I arrived home late on the opening morning, got my bearings back- sat out my gun, my new camo, my tag and my Grandpa's coat. When I woke up the next morning we headed out; my grandpa’s coat sat in the middle of the truck the entire morning. We saw a herd of elk that my dad knew there was a unique 5-point bull in. We quickly got around the mountain that they were coming down. They were coming so fast, 200 plus elk. I have always been a little afraid of an elk stampede so I was NERVOUS, my knees were shaking. Several of the elk went flying up the other hillside, my dad reminded me to be patient, don’t shoot the rag horn six points wait for the unique 5 point. At the tail end of the herd, the bull began to make his trek down. At 80 yards from me I got a dead rest (I have no clue why I did that- I usually shoot better off-hand) and a deep breath squeezing the trigger. I melted as dirt flew on the other side of the giant creature.
I ran down the road a few yards and pulled my gun up in desperation and shot again. He went into a grove of trees, and finally showed himself in a clearing. I shot again and missed. We waited to watch all of the other elk come out of the trees. We never saw the bull he must’ve have went the opposite direction. We walked up to the area and found the tiniest speckle of blood on a rock. My dad is an avid lion hunter and his hound dog instinct kicked in. He was looking at every track to find more drops of blood. We walked up and down the hill tracking and searching. He called my uncle and his son to come up and help. Hours later after most people would have given up we were onto the track walking over the top of the hill one last time. We could hear branches breaking and finally saw a big bull running through the bottom of the canyon. Everyone shouted and I got ready to shoot, I was so nervous I jacked a bullet out and jammed the next bullet. We cleared that mess up as the bull slowly started to run up the other hill. I shot, later to find out from the mark on the bull I grazed his belly, shot again hitting his guts, one more time grazing the hair on his neck as he hit the skyline he took one look back and I knew it was my last chance or we would be tracking again. I took a deep breath and squeezed, the bull hit the ground, rolled and stood up enough to slide about 10 feet and died. The range finder said my last shot was almost 600 yards with my lucky .243. I know there was a lot of luck involved in that hit, the bull walked into my bullet; my guess is my Grandpa gave him a little poke to help get him there.
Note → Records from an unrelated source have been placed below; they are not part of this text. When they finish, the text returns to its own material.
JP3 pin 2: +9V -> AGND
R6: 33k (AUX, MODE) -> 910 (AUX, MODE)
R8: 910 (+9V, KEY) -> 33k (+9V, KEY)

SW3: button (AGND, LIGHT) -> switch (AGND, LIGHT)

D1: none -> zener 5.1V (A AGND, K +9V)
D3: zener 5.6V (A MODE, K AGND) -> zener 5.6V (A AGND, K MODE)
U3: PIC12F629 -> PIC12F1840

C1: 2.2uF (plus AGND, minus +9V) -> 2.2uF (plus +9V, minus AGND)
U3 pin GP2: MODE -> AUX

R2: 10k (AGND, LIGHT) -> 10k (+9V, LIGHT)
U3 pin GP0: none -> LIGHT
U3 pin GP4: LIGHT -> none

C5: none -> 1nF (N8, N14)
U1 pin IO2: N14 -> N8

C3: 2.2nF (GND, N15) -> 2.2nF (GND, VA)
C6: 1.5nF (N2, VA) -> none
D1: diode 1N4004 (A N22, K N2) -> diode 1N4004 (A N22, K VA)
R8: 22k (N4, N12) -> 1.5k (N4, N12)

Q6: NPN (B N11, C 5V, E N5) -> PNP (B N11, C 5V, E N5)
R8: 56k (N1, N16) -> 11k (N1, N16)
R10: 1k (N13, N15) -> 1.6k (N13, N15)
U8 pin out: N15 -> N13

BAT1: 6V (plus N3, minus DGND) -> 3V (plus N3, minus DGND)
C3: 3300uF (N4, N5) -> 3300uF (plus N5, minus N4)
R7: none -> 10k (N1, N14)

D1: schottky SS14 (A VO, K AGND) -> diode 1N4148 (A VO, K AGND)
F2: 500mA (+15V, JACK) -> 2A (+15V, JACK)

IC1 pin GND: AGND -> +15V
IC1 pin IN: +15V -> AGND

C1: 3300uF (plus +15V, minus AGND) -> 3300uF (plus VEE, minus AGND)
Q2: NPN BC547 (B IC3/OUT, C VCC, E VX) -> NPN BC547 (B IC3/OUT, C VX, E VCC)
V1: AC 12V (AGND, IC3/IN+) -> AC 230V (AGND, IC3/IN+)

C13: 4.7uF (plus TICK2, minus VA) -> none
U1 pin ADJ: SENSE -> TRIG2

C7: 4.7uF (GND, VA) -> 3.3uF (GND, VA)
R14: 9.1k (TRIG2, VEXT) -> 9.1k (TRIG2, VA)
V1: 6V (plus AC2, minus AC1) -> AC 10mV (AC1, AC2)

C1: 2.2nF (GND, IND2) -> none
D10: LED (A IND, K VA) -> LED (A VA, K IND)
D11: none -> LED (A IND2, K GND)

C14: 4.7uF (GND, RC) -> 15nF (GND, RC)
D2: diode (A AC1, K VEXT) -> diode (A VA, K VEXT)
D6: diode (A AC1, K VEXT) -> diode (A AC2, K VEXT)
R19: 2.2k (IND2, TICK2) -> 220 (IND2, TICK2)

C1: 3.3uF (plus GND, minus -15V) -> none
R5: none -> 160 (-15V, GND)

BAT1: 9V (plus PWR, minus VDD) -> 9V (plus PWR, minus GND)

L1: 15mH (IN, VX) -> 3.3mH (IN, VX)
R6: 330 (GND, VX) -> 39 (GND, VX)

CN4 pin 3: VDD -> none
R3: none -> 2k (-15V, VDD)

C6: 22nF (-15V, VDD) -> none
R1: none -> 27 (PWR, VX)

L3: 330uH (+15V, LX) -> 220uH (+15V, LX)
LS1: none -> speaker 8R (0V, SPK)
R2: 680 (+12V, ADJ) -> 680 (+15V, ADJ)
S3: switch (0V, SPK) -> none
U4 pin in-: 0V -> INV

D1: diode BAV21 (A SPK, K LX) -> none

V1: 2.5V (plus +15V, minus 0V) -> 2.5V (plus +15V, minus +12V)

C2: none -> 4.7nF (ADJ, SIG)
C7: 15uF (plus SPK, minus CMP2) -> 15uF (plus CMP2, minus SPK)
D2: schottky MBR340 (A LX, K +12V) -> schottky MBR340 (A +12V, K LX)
My friends and other cousins all hiked up the hill to help pack out my kill. Before they arrived my dad hiked back to the truck where I shot the first time and grabbed my Grandpa’s coat and brought it back up to me. We took some pictures with his coat. I could tell my Grandpa was just as proud as he was on my antelope hunt, I knew he was smiling at us I saved my brass and took it out and placed it on his grave. It was hard taking the bull to show my Grandma and not having him there to relive the hunt with. We took some more pictures with my bull and Zach’s bull on Grandpa’s front lawn. Two epic hunts, two awesome bulls both dedicated to the same man, a man that taught generation after generation the importance of family and the value of hunting.